The editors of Life Time's Experience Life magazine share strategies from the experts.

The stress and uncertainty surrounding the COVID-19 pandemic has left many of us feeling exhausted lately. 

"When stressful situations outpace our chances to recover, it can lead to burnout," said Jamie Martin, editor-in-chief of Experience Life magazine, published by Life Time. "Our brains like certainty, clarity, and organization – during a pandemic this is thrown out the window, as threat stimuli are seemingly constant."

Martin says besides exhaustion, other signs of burnout can include physical symptoms like headaches, stomach aches, back pain and others; feelings of cynicism are also common, along with decreased motivation and difficulty staying focused or prioritizing tasks.

Experience Life magazine spoke to several experts about reducing pandemic burnout, and Martin offers these tips:

Get to know yourself

"Check in with yourself throughout the day," Martin suggests. "This can be as simple as pausing for 10 seconds to check in with how you feel when you wake up, when you’re making a meal, when you wash your hands, and so on. Pay attention to what triggers you and where your limits are."

Have self-compassion

"Being hard on yourself is its own form of stress, so try to notice where perfectionism and overachieving may be adding to your load."

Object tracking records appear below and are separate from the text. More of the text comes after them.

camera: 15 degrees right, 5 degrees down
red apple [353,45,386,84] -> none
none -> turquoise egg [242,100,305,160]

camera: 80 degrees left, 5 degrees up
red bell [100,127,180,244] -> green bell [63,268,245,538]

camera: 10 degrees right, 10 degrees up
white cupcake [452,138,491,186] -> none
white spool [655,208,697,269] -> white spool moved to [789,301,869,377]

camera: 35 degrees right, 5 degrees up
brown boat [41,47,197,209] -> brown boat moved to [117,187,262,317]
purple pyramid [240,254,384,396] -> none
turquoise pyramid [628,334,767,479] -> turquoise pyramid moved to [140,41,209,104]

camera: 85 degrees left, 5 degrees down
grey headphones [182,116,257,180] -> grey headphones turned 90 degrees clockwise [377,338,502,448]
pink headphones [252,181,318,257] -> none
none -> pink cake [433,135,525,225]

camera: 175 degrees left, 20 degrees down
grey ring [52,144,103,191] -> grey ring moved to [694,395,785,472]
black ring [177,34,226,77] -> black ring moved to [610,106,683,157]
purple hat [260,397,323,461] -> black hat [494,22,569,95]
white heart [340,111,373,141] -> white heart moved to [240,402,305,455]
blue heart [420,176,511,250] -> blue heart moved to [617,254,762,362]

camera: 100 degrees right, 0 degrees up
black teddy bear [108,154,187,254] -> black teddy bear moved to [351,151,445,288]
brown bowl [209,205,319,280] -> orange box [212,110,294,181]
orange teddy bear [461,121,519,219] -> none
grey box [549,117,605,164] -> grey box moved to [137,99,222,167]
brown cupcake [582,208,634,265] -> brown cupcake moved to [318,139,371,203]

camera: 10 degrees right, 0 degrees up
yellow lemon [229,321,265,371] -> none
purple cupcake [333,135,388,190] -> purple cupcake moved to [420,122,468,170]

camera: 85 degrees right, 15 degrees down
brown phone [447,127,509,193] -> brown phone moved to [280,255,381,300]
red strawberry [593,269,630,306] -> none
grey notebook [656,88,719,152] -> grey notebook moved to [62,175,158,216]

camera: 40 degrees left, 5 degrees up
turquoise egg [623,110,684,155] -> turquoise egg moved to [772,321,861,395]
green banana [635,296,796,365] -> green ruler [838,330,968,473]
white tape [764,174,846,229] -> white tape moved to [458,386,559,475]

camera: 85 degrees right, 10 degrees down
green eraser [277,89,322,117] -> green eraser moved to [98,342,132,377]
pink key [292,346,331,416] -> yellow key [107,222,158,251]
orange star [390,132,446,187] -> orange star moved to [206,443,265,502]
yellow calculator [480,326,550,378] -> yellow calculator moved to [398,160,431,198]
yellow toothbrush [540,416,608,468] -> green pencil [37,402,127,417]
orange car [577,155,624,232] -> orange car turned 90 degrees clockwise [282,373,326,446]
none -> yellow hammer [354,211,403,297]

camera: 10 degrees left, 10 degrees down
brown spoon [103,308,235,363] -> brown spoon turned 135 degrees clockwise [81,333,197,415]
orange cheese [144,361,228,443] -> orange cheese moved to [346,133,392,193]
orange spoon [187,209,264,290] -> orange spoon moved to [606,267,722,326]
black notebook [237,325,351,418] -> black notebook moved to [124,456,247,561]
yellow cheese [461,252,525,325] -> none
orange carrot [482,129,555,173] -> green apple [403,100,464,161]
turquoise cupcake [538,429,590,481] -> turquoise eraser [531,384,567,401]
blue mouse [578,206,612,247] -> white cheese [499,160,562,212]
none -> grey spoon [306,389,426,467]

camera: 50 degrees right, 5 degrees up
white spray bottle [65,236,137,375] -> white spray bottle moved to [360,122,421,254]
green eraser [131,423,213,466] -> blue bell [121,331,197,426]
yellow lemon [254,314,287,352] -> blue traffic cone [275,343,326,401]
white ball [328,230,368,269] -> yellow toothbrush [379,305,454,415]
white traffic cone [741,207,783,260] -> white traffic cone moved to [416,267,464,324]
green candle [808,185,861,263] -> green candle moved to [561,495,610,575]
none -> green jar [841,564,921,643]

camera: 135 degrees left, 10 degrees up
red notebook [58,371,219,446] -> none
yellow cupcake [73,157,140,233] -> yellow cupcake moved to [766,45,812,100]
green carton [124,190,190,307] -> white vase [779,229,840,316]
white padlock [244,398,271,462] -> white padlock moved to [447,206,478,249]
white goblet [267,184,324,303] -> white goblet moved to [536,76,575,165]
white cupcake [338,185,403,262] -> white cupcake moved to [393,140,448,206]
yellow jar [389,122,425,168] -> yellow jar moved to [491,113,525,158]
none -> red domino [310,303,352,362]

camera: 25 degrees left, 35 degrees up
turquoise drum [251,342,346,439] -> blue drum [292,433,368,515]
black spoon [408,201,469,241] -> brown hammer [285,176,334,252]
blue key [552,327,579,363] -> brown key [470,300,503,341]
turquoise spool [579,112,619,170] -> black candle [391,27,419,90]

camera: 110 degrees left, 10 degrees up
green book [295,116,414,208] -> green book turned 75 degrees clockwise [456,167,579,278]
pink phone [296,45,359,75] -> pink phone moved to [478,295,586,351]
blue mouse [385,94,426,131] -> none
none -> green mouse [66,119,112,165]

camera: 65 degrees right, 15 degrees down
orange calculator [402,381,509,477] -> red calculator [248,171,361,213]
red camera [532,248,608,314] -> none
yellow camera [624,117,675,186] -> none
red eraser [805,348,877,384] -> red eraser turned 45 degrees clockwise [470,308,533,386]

Try to prioritize rest and mindfulness

"Sleep is critical to stress-recovery, but rest is also important and short breaks count. Try building in breaks regularly throughout the day to build resilience."

Incorporate movement into your day

"The fight-or-flight response can fill us with the urge to do something, just as a way to burn off energy. Try channeling this impulse into short periods of structured movement: take a walk, do some yoga, clean a drawer."

Limit media and connect thoughtfully

"Endless reading about the pandemic can compound the effects of burnout. Our brains need breaks to avoid overstimulation. If you want to really rejuvenate, take at least one day a week entirely away from screens."

"The strategies that for you will depend on your individual needs," Martin suggests. "Be willing to try a few things and then come back to the ones that feel most supportive and restorative to you right now."